**Circuit design text data:**
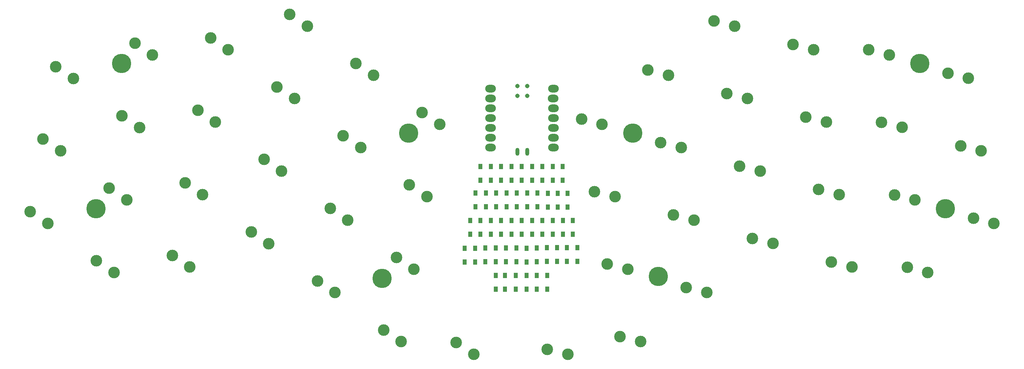
<source format=gbr>
%TF.GenerationSoftware,KiCad,Pcbnew,7.0.5*%
%TF.CreationDate,2023-10-19T00:16:17+09:00*%
%TF.ProjectId,keyboard_011 rev.2.0,6b657962-6f61-4726-945f-303131207265,Rev.2.0*%
%TF.SameCoordinates,Original*%
%TF.FileFunction,Soldermask,Top*%
%TF.FilePolarity,Negative*%
%FSLAX46Y46*%
G04 Gerber Fmt 4.6, Leading zero omitted, Abs format (unit mm)*
G04 Created by KiCad (PCBNEW 7.0.5) date 2023-10-19 00:16:17*
%MOMM*%
%LPD*%
G01*
G04 APERTURE LIST*
%ADD10C,3.000000*%
%ADD11R,1.000000X1.400000*%
%ADD12C,5.000000*%
%ADD13O,2.748280X1.998980*%
%ADD14O,1.016000X2.032000*%
%ADD15C,1.143000*%
G04 APERTURE END LIST*
D10*
%TO.C,SW42*%
X90663459Y-15301830D03*
X95969524Y-16600166D03*
%TD*%
%TO.C,SW41*%
X67113463Y-13555548D03*
X71655476Y-16590366D03*
%TD*%
%TO.C,SW47*%
X183649459Y5933670D03*
X188955524Y4635334D03*
%TD*%
%TO.C,SW46*%
X164059459Y7323670D03*
X169365524Y6025334D03*
%TD*%
%TO.C,SW45*%
X143639459Y13393670D03*
X148945524Y12095334D03*
%TD*%
%TO.C,SW44*%
X126539459Y703670D03*
X131845524Y-594666D03*
%TD*%
%TO.C,SW43*%
X109458459Y-11954030D03*
X114764524Y-13252366D03*
%TD*%
%TO.C,SW40*%
X48352763Y-10261048D03*
X52894776Y-13295866D03*
%TD*%
%TO.C,SW39*%
X31253063Y2434952D03*
X35795076Y-599866D03*
%TD*%
%TO.C,SW38*%
X14146663Y15121852D03*
X18688676Y12087034D03*
%TD*%
%TO.C,SW37*%
X-6266937Y9044952D03*
X-1724924Y6010134D03*
%TD*%
%TO.C,SW36*%
X-25856937Y7674952D03*
X-21314924Y4640134D03*
%TD*%
%TO.C,SW35*%
X200749459Y18623670D03*
X206055524Y17325334D03*
%TD*%
%TO.C,SW34*%
X180335859Y24690470D03*
X185641924Y23392134D03*
%TD*%
%TO.C,SW33*%
X160749459Y26083670D03*
X166055524Y24785334D03*
%TD*%
%TO.C,SW32*%
X140339459Y32153670D03*
X145645524Y30855334D03*
%TD*%
%TO.C,SW31*%
X123229459Y19463670D03*
X128535524Y18165334D03*
%TD*%
%TO.C,SW30*%
X106119459Y6783670D03*
X111425524Y5485334D03*
%TD*%
%TO.C,SW29*%
X51663063Y8504952D03*
X56205076Y5470134D03*
%TD*%
%TO.C,SW28*%
X34563063Y21194952D03*
X39105076Y18160134D03*
%TD*%
%TO.C,SW27*%
X17453063Y33884952D03*
X21995076Y30850134D03*
%TD*%
%TO.C,SW26*%
X-2963337Y27811852D03*
X1578676Y24777034D03*
%TD*%
%TO.C,SW25*%
X-22546937Y26424952D03*
X-18004924Y23390134D03*
%TD*%
%TO.C,SW24*%
X-42966937Y20354952D03*
X-38424924Y17320134D03*
%TD*%
%TO.C,SW23*%
X197439459Y37383670D03*
X202745524Y36085334D03*
%TD*%
%TO.C,SW22*%
X177019459Y43453670D03*
X182325524Y42155334D03*
%TD*%
%TO.C,SW21*%
X157439459Y44843670D03*
X162745524Y43545334D03*
%TD*%
%TO.C,SW20*%
X137029459Y50913670D03*
X142335524Y49615334D03*
%TD*%
%TO.C,SW19*%
X119919459Y38233670D03*
X125225524Y36935334D03*
%TD*%
%TO.C,SW18*%
X102809459Y25533670D03*
X108115524Y24235334D03*
%TD*%
%TO.C,SW17*%
X54976663Y27281752D03*
X59518676Y24246934D03*
%TD*%
%TO.C,SW16*%
X37866663Y39961852D03*
X42408676Y36927034D03*
%TD*%
%TO.C,SW15*%
X20763063Y52644952D03*
X25305076Y49610134D03*
%TD*%
%TO.C,SW14*%
X343063Y46574952D03*
X4885076Y43540134D03*
%TD*%
%TO.C,SW13*%
X-19236937Y45184952D03*
X-14694924Y42150134D03*
%TD*%
%TO.C,SW12*%
X-39656937Y39114952D03*
X-35114924Y36080134D03*
%TD*%
%TO.C,SW11*%
X194135859Y56150470D03*
X199441924Y54852134D03*
%TD*%
%TO.C,SW10*%
X173719459Y62223670D03*
X179025524Y60925334D03*
%TD*%
%TO.C,SW9*%
X154129459Y63593670D03*
X159435524Y62295334D03*
%TD*%
%TO.C,SW8*%
X133719459Y69673670D03*
X139025524Y68375334D03*
%TD*%
%TO.C,SW7*%
X116605859Y56980470D03*
X121911924Y55682134D03*
%TD*%
%TO.C,SW6*%
X99499459Y44293670D03*
X104805524Y42995334D03*
%TD*%
%TO.C,SW5*%
X58283063Y46024952D03*
X62825076Y42990134D03*
%TD*%
%TO.C,SW4*%
X41183063Y58714952D03*
X45725076Y55680134D03*
%TD*%
%TO.C,SW3*%
X24073063Y71404952D03*
X28615076Y68370134D03*
%TD*%
%TO.C,SW2*%
X3653063Y65334952D03*
X8195076Y62300134D03*
%TD*%
%TO.C,SW1*%
X-15926937Y63944952D03*
X-11384924Y60910134D03*
%TD*%
%TO.C,SW0*%
X-36346937Y57874952D03*
X-31804924Y54840134D03*
%TD*%
D11*
%TO.C,D47*%
X90592900Y292700D03*
X90592900Y3842700D03*
%TD*%
%TO.C,D36*%
X85302200Y7293000D03*
X85302200Y10843000D03*
%TD*%
%TO.C,D27*%
X92030100Y14516700D03*
X92030100Y18066700D03*
%TD*%
%TO.C,D5*%
X86696100Y28486700D03*
X86696100Y32036700D03*
%TD*%
%TO.C,D44*%
X82508200Y292700D03*
X82508200Y3842700D03*
%TD*%
%TO.C,D8*%
X94570100Y28486700D03*
X94570100Y32036700D03*
%TD*%
%TO.C,D29*%
X97237100Y14516700D03*
X97237100Y18066700D03*
%TD*%
%TO.C,D18*%
X95840100Y21505600D03*
X95840100Y25055600D03*
%TD*%
%TO.C,D32*%
X74631100Y7404700D03*
X74631100Y10954700D03*
%TD*%
%TO.C,D45*%
X85302200Y292700D03*
X85302200Y3842700D03*
%TD*%
%TO.C,D40*%
X95706900Y7497700D03*
X95706900Y11047700D03*
%TD*%
%TO.C,D37*%
X87876300Y7401700D03*
X87876300Y10951700D03*
%TD*%
%TO.C,D0*%
X73361100Y28486700D03*
X73361100Y32036700D03*
%TD*%
%TO.C,D10*%
X74758100Y21628700D03*
X74758100Y25178700D03*
%TD*%
%TO.C,D21*%
X76028100Y14512900D03*
X76028100Y18062900D03*
%TD*%
%TO.C,D39*%
X93167000Y7449700D03*
X93167000Y10999700D03*
%TD*%
%TO.C,D24*%
X84029100Y14516700D03*
X84029100Y18066700D03*
%TD*%
%TO.C,D42*%
X77298100Y292700D03*
X77298100Y3842700D03*
%TD*%
%TO.C,D6*%
X89363100Y28486800D03*
X89363100Y32036800D03*
%TD*%
%TO.C,D25*%
X86696100Y14516700D03*
X86696100Y18066700D03*
%TD*%
%TO.C,D31*%
X71964100Y7321900D03*
X71964100Y10871900D03*
%TD*%
%TO.C,D14*%
X85426100Y21628700D03*
X85426100Y25178700D03*
%TD*%
%TO.C,D38*%
X90499900Y7449700D03*
X90499900Y10999700D03*
%TD*%
%TO.C,D9*%
X72091100Y21628700D03*
X72091100Y25178700D03*
%TD*%
%TO.C,D30*%
X69297100Y7321900D03*
X69297100Y10871900D03*
%TD*%
%TO.C,D22*%
X78695100Y14512900D03*
X78695100Y18062900D03*
%TD*%
%TO.C,D23*%
X81362100Y14512900D03*
X81362100Y18062900D03*
%TD*%
%TO.C,D4*%
X84029100Y28486700D03*
X84029100Y32036700D03*
%TD*%
%TO.C,D43*%
X79714200Y292700D03*
X79714200Y3842700D03*
%TD*%
%TO.C,D46*%
X87876300Y292700D03*
X87876300Y3842700D03*
%TD*%
%TO.C,D35*%
X82632100Y7404700D03*
X82632100Y10954700D03*
%TD*%
%TO.C,D28*%
X94697100Y14516700D03*
X94697100Y18066700D03*
%TD*%
%TO.C,D26*%
X89363100Y14516700D03*
X89363100Y18066700D03*
%TD*%
%TO.C,D2*%
X78695100Y28486800D03*
X78695100Y32036800D03*
%TD*%
%TO.C,D1*%
X76028100Y28486800D03*
X76028100Y32036800D03*
%TD*%
%TO.C,D34*%
X79965100Y7404800D03*
X79965100Y10954800D03*
%TD*%
%TO.C,D20*%
X73361100Y14512900D03*
X73361100Y18062900D03*
%TD*%
%TO.C,D12*%
X80092100Y21628700D03*
X80092100Y25178700D03*
%TD*%
%TO.C,D33*%
X77298100Y7404700D03*
X77298100Y10954700D03*
%TD*%
%TO.C,D3*%
X81362100Y28486700D03*
X81362100Y32036700D03*
%TD*%
%TO.C,D41*%
X98374000Y7497700D03*
X98374000Y11047700D03*
%TD*%
%TO.C,D11*%
X77425100Y21628700D03*
X77425100Y25178700D03*
%TD*%
%TO.C,D13*%
X82759100Y21628700D03*
X82759100Y25178700D03*
%TD*%
%TO.C,D17*%
X93300100Y21505600D03*
X93300100Y25055600D03*
%TD*%
%TO.C,D7*%
X92030100Y28486700D03*
X92030100Y32036700D03*
%TD*%
%TO.C,D19*%
X70694100Y14512900D03*
X70694100Y18062900D03*
%TD*%
%TO.C,D16*%
X90760100Y21505600D03*
X90760100Y25055600D03*
%TD*%
%TO.C,D15*%
X88093100Y21628800D03*
X88093100Y25178800D03*
%TD*%
D12*
%TO.C,H6*%
X193506200Y21117800D03*
%TD*%
%TO.C,H4*%
X-25949800Y21117700D03*
%TD*%
%TO.C,H1*%
X54822200Y40675700D03*
%TD*%
%TO.C,H7*%
X119338200Y3591700D03*
%TD*%
%TO.C,H3*%
X186902200Y58709700D03*
%TD*%
%TO.C,H2*%
X112734200Y40675700D03*
%TD*%
%TO.C,H0*%
X-19345800Y58709700D03*
%TD*%
D13*
%TO.C,U0*%
X76018700Y52153800D03*
X76018700Y49613800D03*
X76018700Y47073800D03*
X76018700Y44533800D03*
X76018700Y41993800D03*
X76018700Y39453800D03*
X76018700Y36913800D03*
X92207900Y36913800D03*
X92207900Y39453800D03*
X92207900Y41993800D03*
X92207900Y44533800D03*
X92207900Y47073800D03*
X92182500Y49613800D03*
X92207900Y52153800D03*
D14*
X82897900Y35843600D03*
X85447900Y35843600D03*
D15*
X82896703Y52847787D03*
X85436703Y52847787D03*
X82896703Y50307787D03*
X85436703Y50307787D03*
%TD*%
D12*
%TO.C,H5*%
X47964200Y3083700D03*
%TD*%
M02*

</source>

**WRITTEN TASK:**
Nothing but the lines from the one with "X85447900Y35843600D03*" through the end of the data above should be reproduced, each exactly, both ends included.

**SOLVED PROBLEM:**
X85447900Y35843600D03*
D15*
X82896703Y52847787D03*
X85436703Y52847787D03*
X82896703Y50307787D03*
X85436703Y50307787D03*
%TD*%
D12*
%TO.C,H5*%
X47964200Y3083700D03*
%TD*%
M02*

</source>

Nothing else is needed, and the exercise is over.